NumPy comes with an assortment of mathematical tools that can come in handy, separate from arrays.

## Trigonometry 

- `np.pi` for $\pi$

In [None]:
np.pi

- `np.sin()` for the sine function

In [None]:
np.sin(np.pi / 6)

## Sequences


- `np.cumsum()` to calculate, recursively, the sum of sequence terms

In [None]:
np.cumsum([1, 4, 9, 16])

- `np.diff()` to calculate, recursively, the differences between sequence terms

In [None]:
np.diff([1, 4, 9, 16])

## Logarithms
- `np.exp()` for Euler's number with exponent

In [None]:
np.exp(2)

- `np.log()` for logarithms

In [None]:
np.log(10)

## np.nan

NaN stands for "not a number" - NumPy's `nan` class is a handy way of representing these.  These are very useful for representing missing data.
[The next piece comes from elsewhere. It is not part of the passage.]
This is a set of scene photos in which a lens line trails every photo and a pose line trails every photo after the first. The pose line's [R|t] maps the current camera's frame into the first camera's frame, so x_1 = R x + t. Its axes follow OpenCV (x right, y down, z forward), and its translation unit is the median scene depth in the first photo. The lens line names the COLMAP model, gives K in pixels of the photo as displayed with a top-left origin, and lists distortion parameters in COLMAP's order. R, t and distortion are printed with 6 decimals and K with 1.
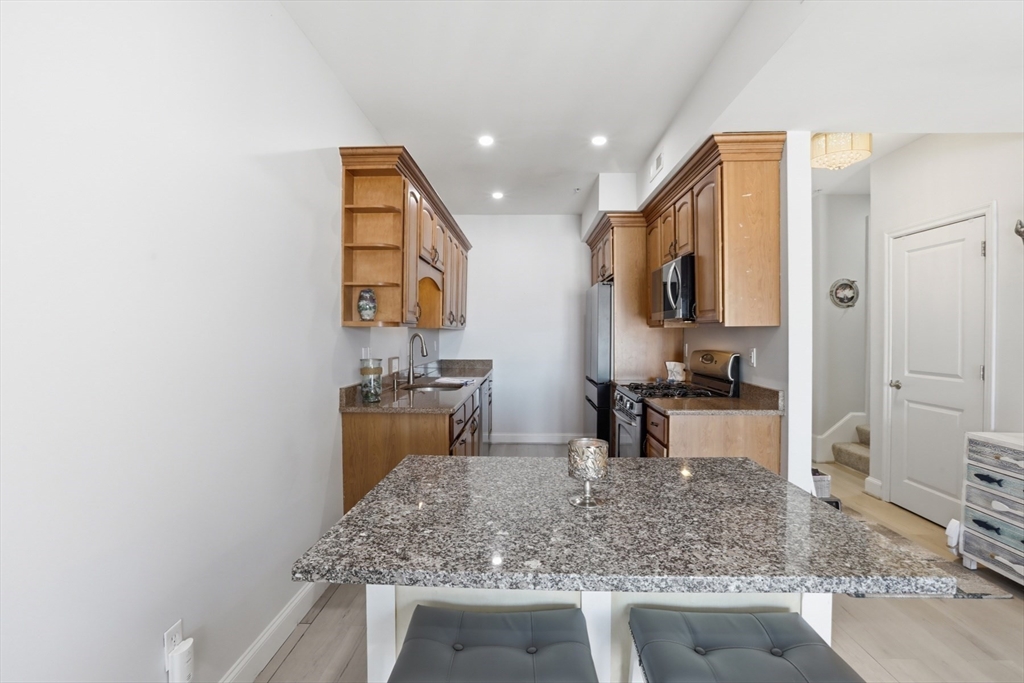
lens RADIAL K [[484.3, 0, 512.0], [0, 484.3, 341.5], [0, 0, 1]] dist [-0.062292, 0.000246]
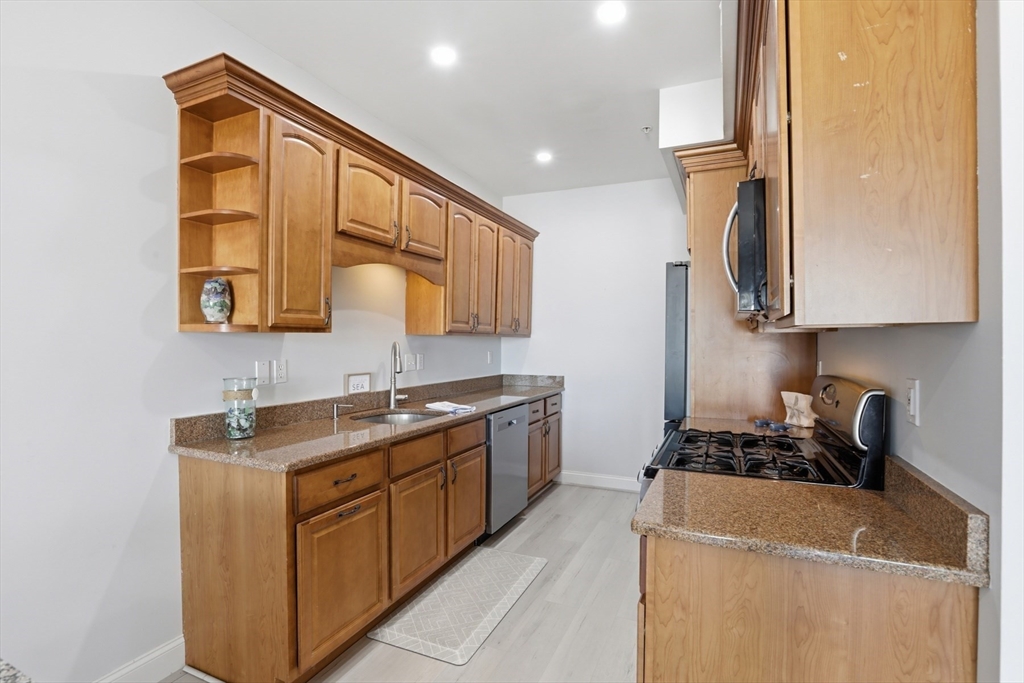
lens RADIAL K [[478.6, 0, 512.1], [0, 478.6, 346.7], [0, 0, 1]] dist [-0.019815, 0.000282]
pose [[0.926480, 0.005290, -0.376306, 0.351076], [-0.008167, 0.999948, -0.006051, -0.009003], [0.376254, 0.008679, 0.926476, 0.514835]]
Since `np.nan` is is a float, we don't get errors when doing operations on arrays that have missing data. 

In [None]:
type(np.nan)

In [None]:
arr5 = np.array([1, 10, np.nan])

In [None]:
arr5.mean()

Even though the array has a NaN, we don't get an error in calculating its mean. Moreover, we can do this:

In [None]:
np.nansum(arr5) / len(arr5)

Is the right measure of the mean? Well, maybe. But if not, we also have this:

In [None]:
np.nanmean(arr5)

## np.inf

Sometimes you will end up with values of infinity represented by `np.inf`, such as if you divide by zero. `np.inf` is a float, like `np.nan` is.

In [None]:
np.array([2])/np.array([0])

In [None]:
type(np.inf)

In [None]:
np.isfinite(np.inf)

This can also be useful when handling edge cases in custom functions

In [None]:
def inv(x):
    return x**(-2)

In [None]:
inv(0)

In [None]:
def inverse(x):
    if x == 0:
        val = np.inf
    else:
        val = x**(-2)
    return val

In [None]:
inverse(0)